欧米でできているサマータイム(夏時間)導入が、日本で絶望的に困難な3つの理由ー偉い人は炊飯器の時計を多分知らない
2020年東京五輪開催期間限定の2時間前倒し、サマータイム導入がけっこう真剣に検討されているということで、ITシステム周りでの猛烈な反対と、そんな欧米でやっているんだから日本でもできるだろう、もしくは試してみたら、という2つの論調を目にします。ここでは省エネとか経済活性化とか体調への影響とかの問題は抜きにして、情報システム的に日本では非常に難しい理由を解説します。
欧米でできている夏時間導入が日本では絶望的に困難な理由1:社会として時差対応の経験が未熟
アメリカと仕事をする経験が長いのですが、打ち合わせの時間を指定する時に、西海岸夏時間で午後7時から( 7 pm PDT)なんて指定をよくしました。時差がある相手との連絡になれていていて元々、太平洋時間のPSTとか中部時間のMSTとか確認しながらら働いてきたわけです。夏時間導入もタイムゾーン指定の一つとして扱えば対応できる素地が元々あったわけです。ヨーロッパもタイムゾーンがいくつかあり、時差を意識した働き方が身についていることでしょう。
一方日本は、国内で完結した仕事が多く、タイムゾーンを意識する人は非常に限られてきました。時差を意識する習慣が薄いのは、夏時間という新たなタイムゾーンに対応するにあたり戸惑いも大きくなるはずです。打ち合わせの時間に 単に 15時とだけ書き、JSTとかのタイムゾーンを書く習慣がない我々が、JDT(日本夏時間)というタイムゾーンにどう接するべきか?まずはタイムゾーンを書くことになれることから始める必要があります。
欧米でできている夏時間導入が日本では絶望的に困難な理由2:標準時UTCを意識した時間処理の習慣やシステムが未整備
社会が、時差を意識していない余波が情報システムにも関係してきます。時差を超えて働くのが常識の世界ではUTC(世界標準時)を基準にローカルの時間を扱うという処理が必要とされ、その仕組が、夏時間の対応にも生きます。
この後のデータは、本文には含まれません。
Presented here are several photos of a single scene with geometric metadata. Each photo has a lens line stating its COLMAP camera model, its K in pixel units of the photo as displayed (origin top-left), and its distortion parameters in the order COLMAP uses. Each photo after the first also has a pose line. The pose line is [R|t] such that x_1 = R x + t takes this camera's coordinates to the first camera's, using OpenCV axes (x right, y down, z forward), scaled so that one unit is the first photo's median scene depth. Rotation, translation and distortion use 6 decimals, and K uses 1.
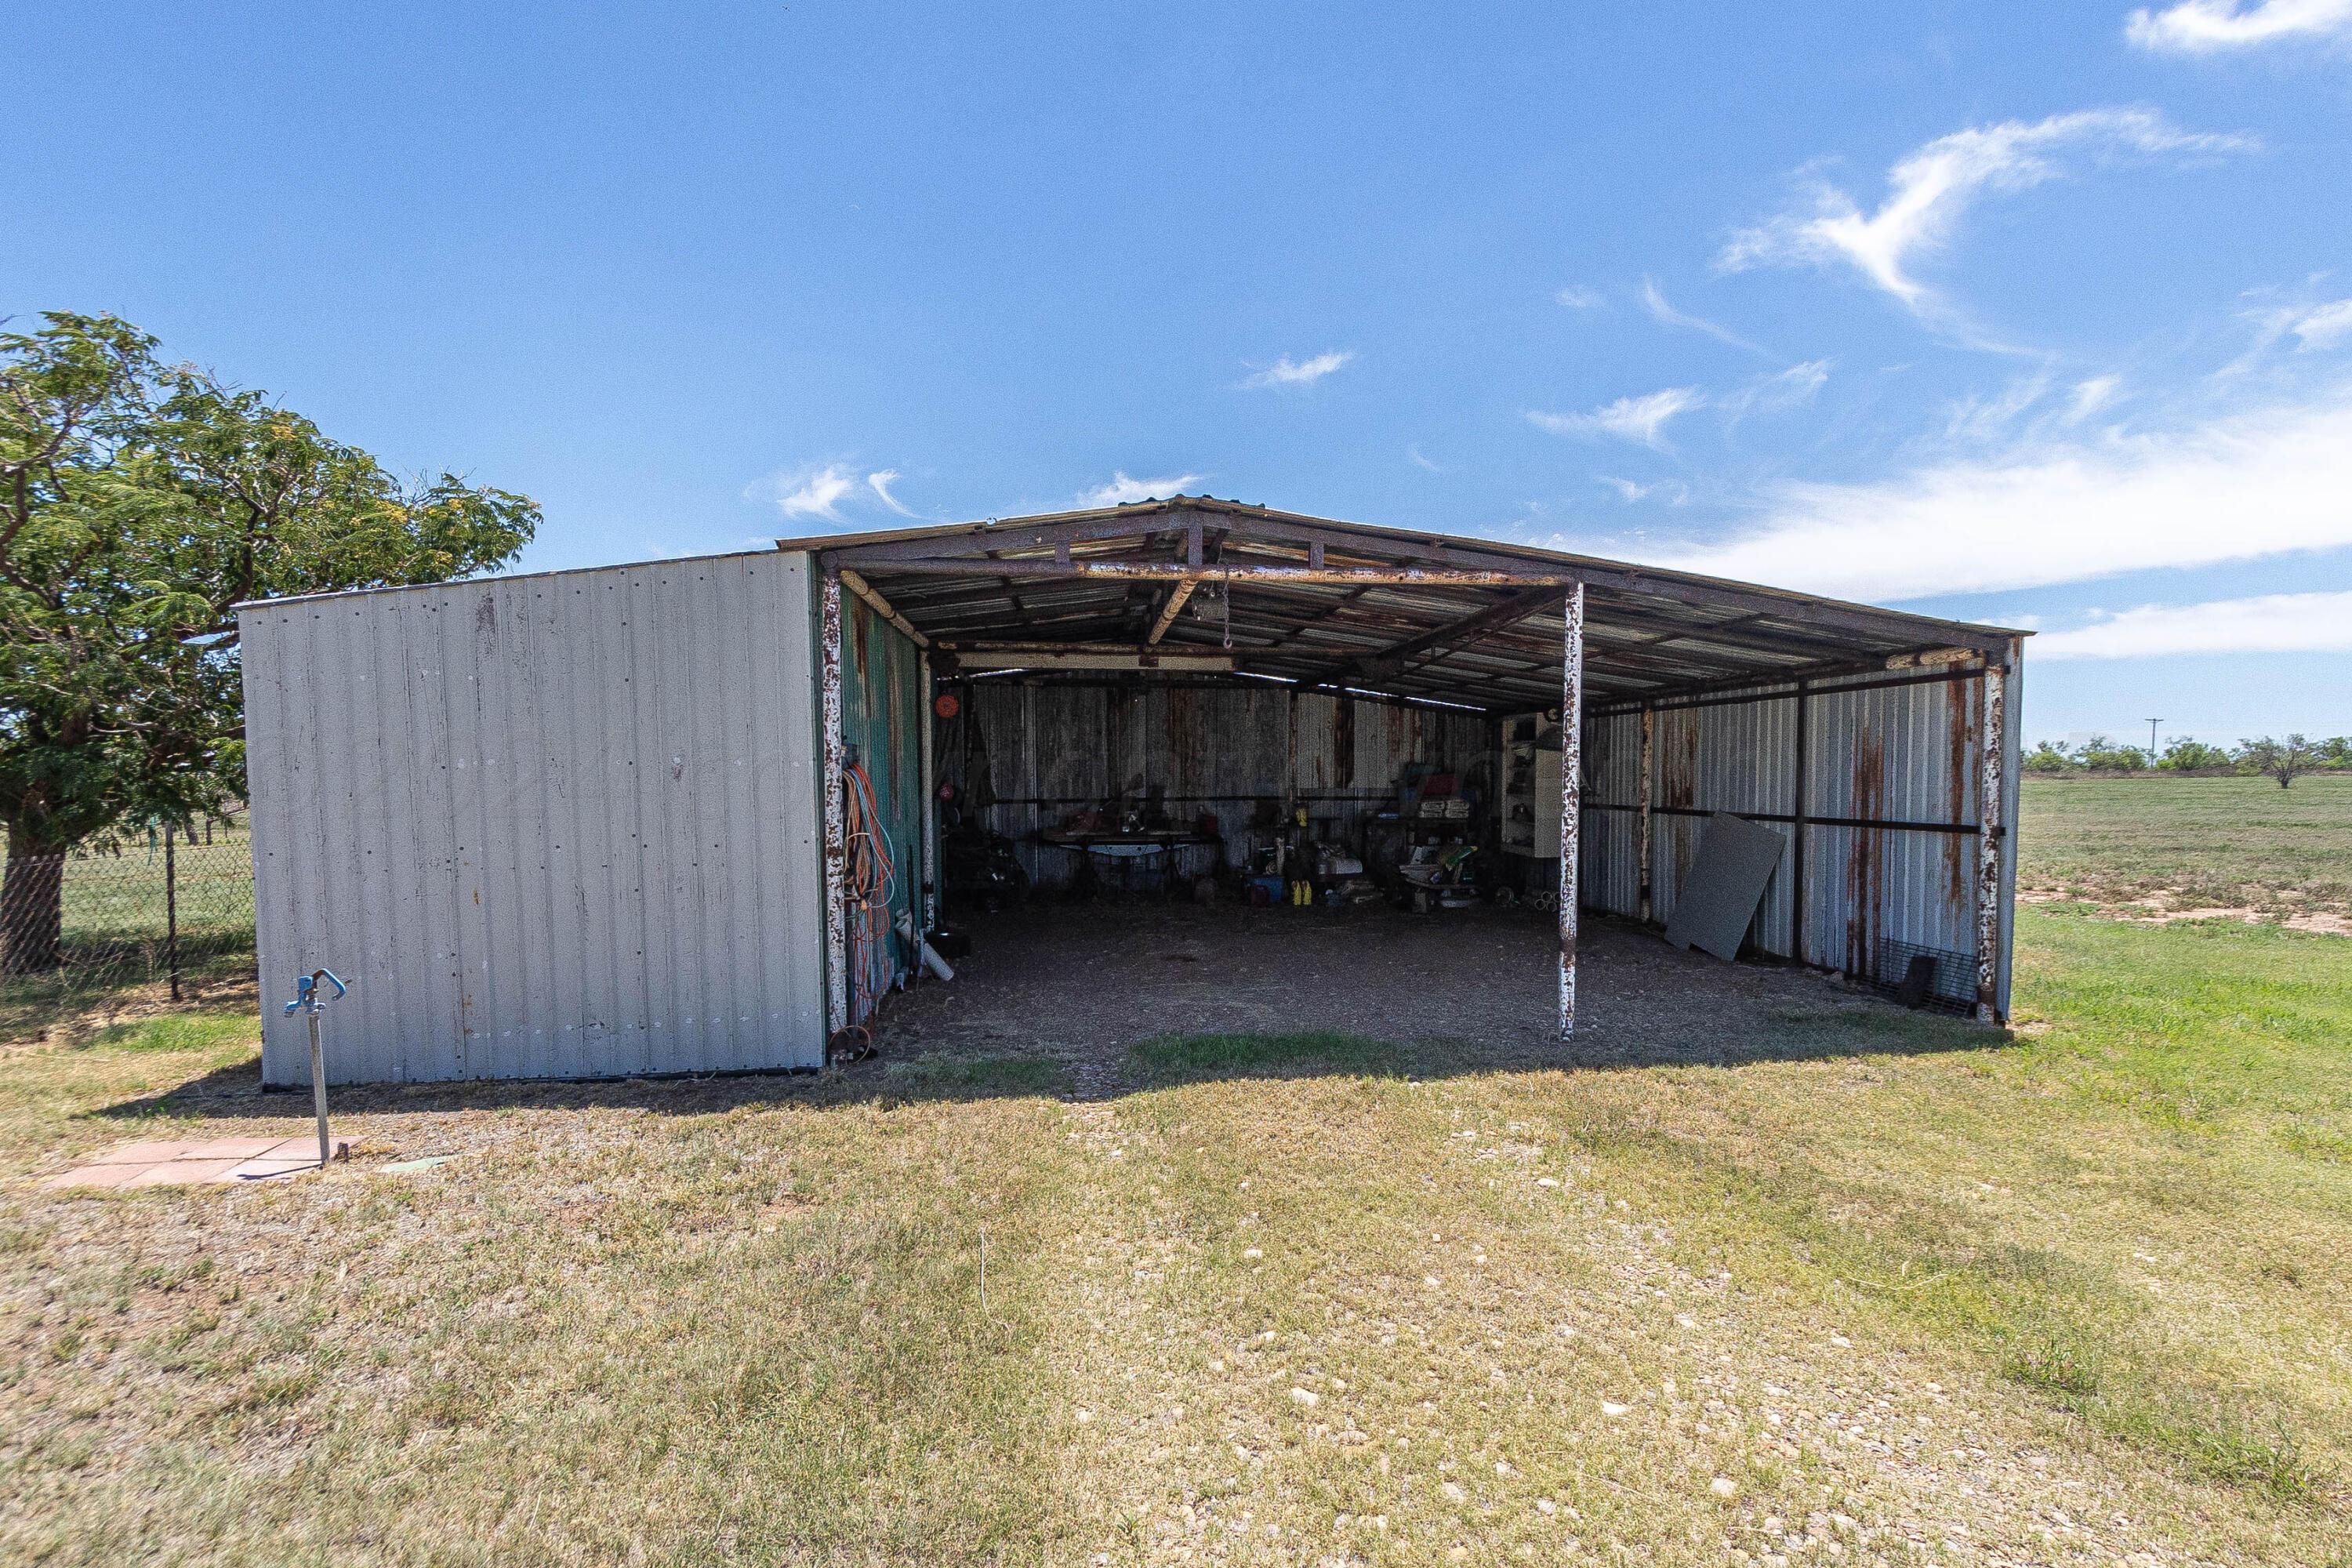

一方日本はローカル時間だけで済んでいたので、一度UTCになおしてまたローカル時間に当てはめるなどといった処理に対応しないシステムが膨大にあると想定できます。
そもそも社会が時差に未成熟で時刻表示のシステム上で、タイムゾーンを表して来なかったので、夏時間と、そうでない時間を混在して処理する時にどう表示すべきか?という標準仕様すら存在していません。
欧米でできている夏時間導入が日本では絶望的に困難な理由3:製品寿命が長く、アップデートも困難な組み込み機器が夏時間を考慮していない
そして最後に決定的な困難さが待ち受けています。組み込み系の機器などのアップデートが困難な機器での対応の問題です。金融機関のATMとかレジ端末など組み込み系OSで動いているシステム、そして工場などで使われている機器など、一般のパソコンとは違う形で動いてるシステムが現代は膨大にあります。これらのOSの更新は単純にはできません。
この夏時間対応を考えられてない組み込み系機器は実はもっと広範囲にあります。例えば炊飯器は時間を指定して予約炊飯する機能がありますが、ぱっと見た限り夏時間のスイッチをいれて時間を早めるとか遅くするという機能がありません。こういった時計をもつ機器は膨大で、家庭内でもエアコン、トイレ・シャワー、ビデオレコーダー、などなどいろいろあります。社会で使われている機器で、自動改札機とか自動販売機などなどいろいろなアプライアンスが時刻をデータとして扱っていそうですがその対応の必要度や困難さは見積もりも困難かもしれません。
このあたり、夏時間が先にあって、家電の情報化があとから進んだ欧米とは大きく条件が異なります。
2020年だと性急すぎるからもう少し周知期間をおいておけば恒久的な夏時間制度導入も可能だろう、そんな意見を目にするのですが、夏時間という習慣がなく機器も対応していない中、準備が進むには、システム更新ができないアプライアンスが入れ替わるまでの10年、20年といった時間が望ましいのかもしれません。そしてそこまで時間をかけて準備する夏時間が有意義であるのか?という別の問題も残ります。
もちろん弊害に目をつむりコストをかければ、日本での夏時間対応は不可能ではないでしょう。ただ、1940年代とかの古くからやっている制度を21世紀の日本で今から始める困難さとコストがどれほどのものなのか?偉い人は現場の問題を理解しようとしていないのではないか?そう思わされます。